Марина Ивановна Цветаева:
Бескровное смуглое лицо, огромные змеинодрагоценные глаза в венце чернейших ресниц, маленький темный сжатый рот, резкий нос навстречу подбородку, – ни национальности, ни возраста у этого лица не было. Ни красоты, ни некрасоты. Это было лицо – ведьмы [7; 37].
Анастасия Ивановна Цветаева:
Из нас она отличала Мусю – за резкую определенность желаний и нежеланий, ум, характер, раннее развитие – и часто пробовала отстоять ее от маминой строгости. Муся платила ей пылкой любовью. Лёра поселилась на антресолях, в моей бывшей детской, рядом с Андрюшиной комнаткой, через две двери от нашей детской. С мамой у нее бывали нелады; мы чуяли это, не разбираясь в причинах, не понимая их.
‹…› Ее комната была – особый мир.
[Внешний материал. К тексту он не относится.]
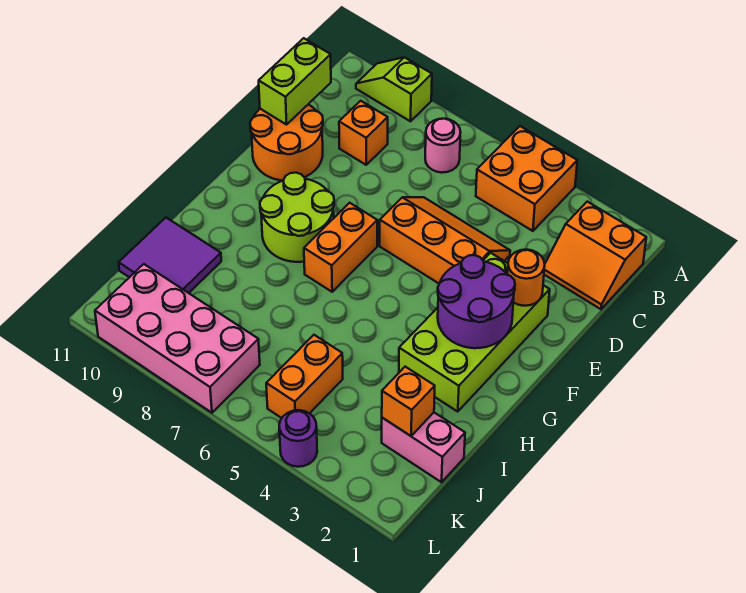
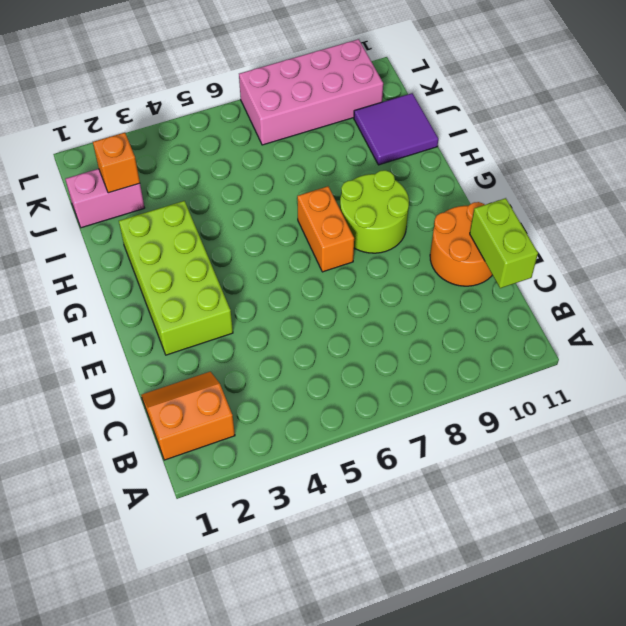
none -> orange brick A4:B5 level 1
none -> lime slope A9:A10 level 1 top 9
none -> pink round brick B7 level 1

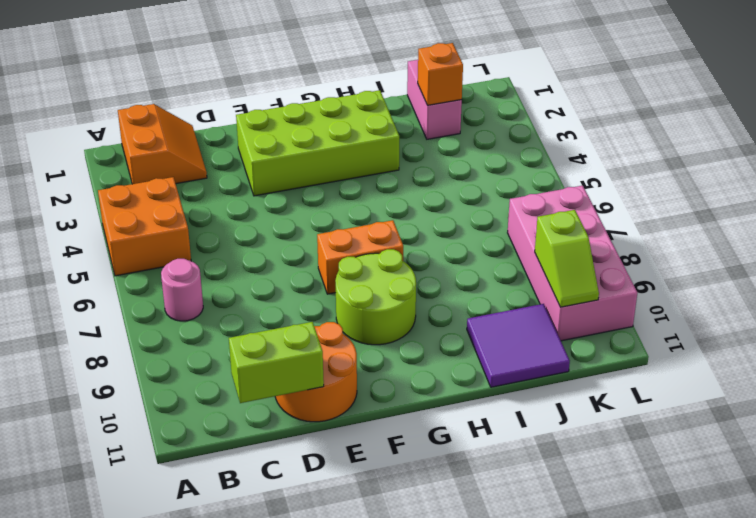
lime slope K9:K10 level 2 top 9 -> lime slope A9:A10 level 1 top 9
none -> orange brick C9 level 1
none -> orange slope D4:E6 level 1 top E
none -> orange brick J5:K5 level 1

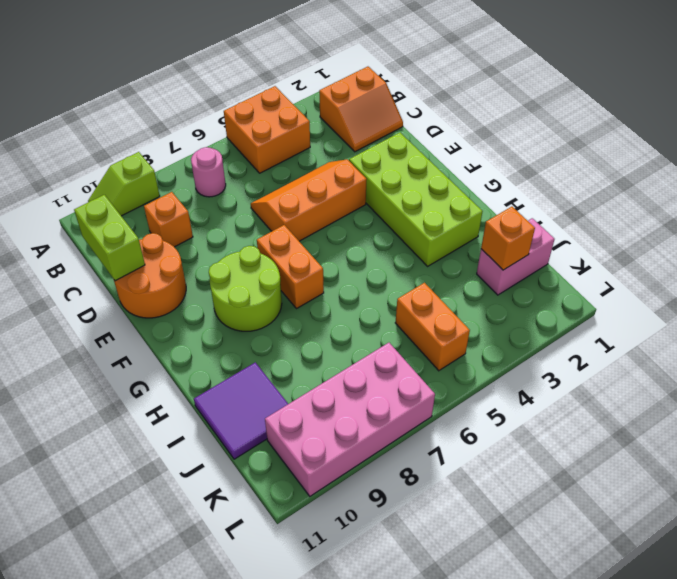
none -> purple round brick L4 level 1
none -> orange round brick E2 level 2
none -> purple round brick F2:G3 level 2

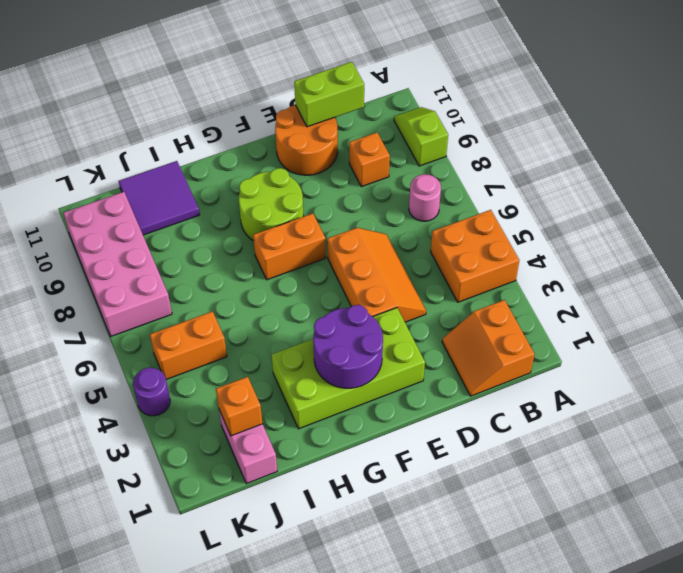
none -> orange round brick E2 level 2

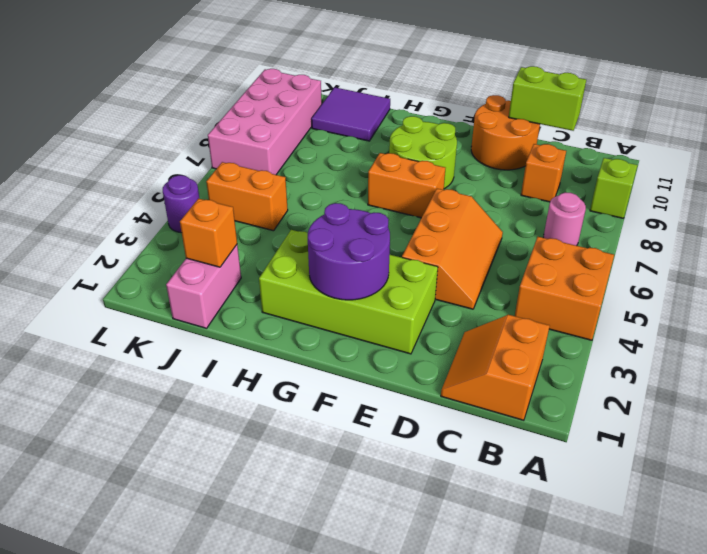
none -> orange round brick E2 level 2

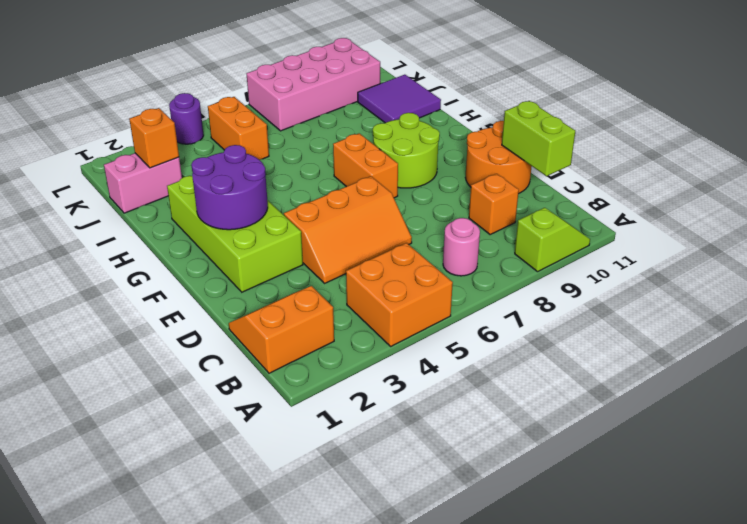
none -> orange round brick E2 level 2

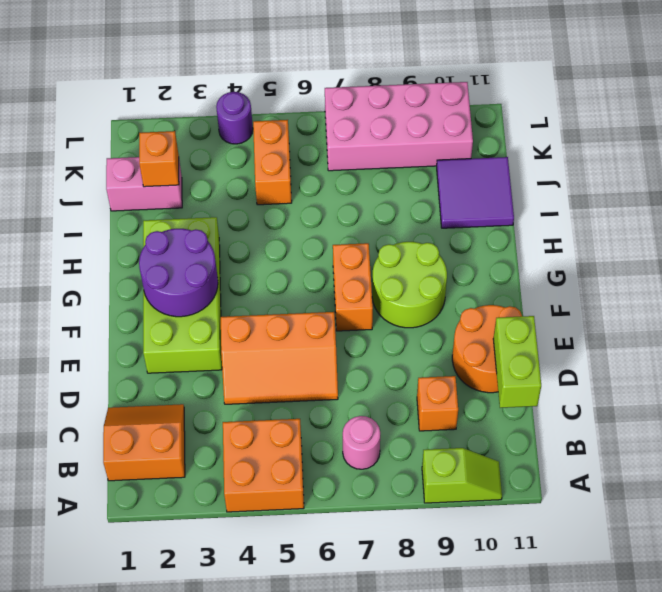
none -> orange round brick E2 level 2

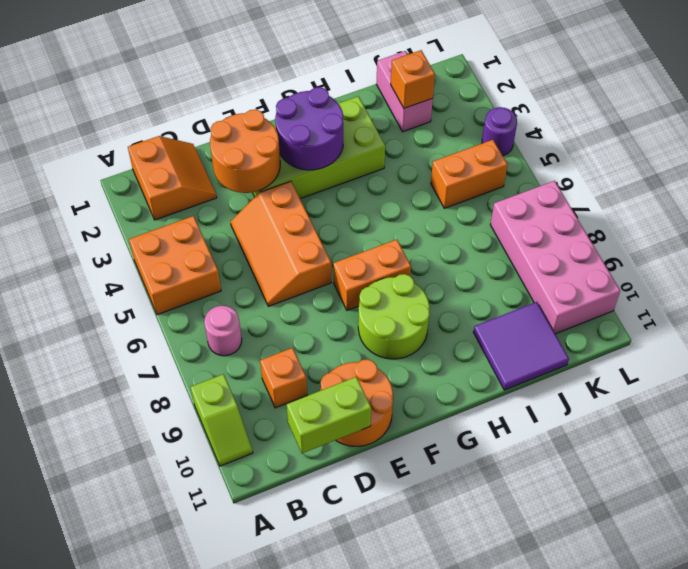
orange round brick D2:E3 level 2 -> orange round brick E2 level 2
Моему уму он был недоступен, но волновал и влек. Муся имела доступ к ее книжному шкапу (мамы ее, чем-то отличавшемуся от всего нашего): невысокий, ореховый, необычной формы, с двумя узкими зеркалами на створках. На полках жили непонятные книги (английские), в них цвели немыслимой красоты цветные картинки. Сердце от них пылало, как те лужайки, озера и Цветущие рощи и облака, – и, раз, по настоянию Муси, мы вырезали самое восхитившее, грубым, безвозвратным движением ножниц, причинившим Лёре столько же горя, сколько мечталось счастья от этого – нам! [15; 37]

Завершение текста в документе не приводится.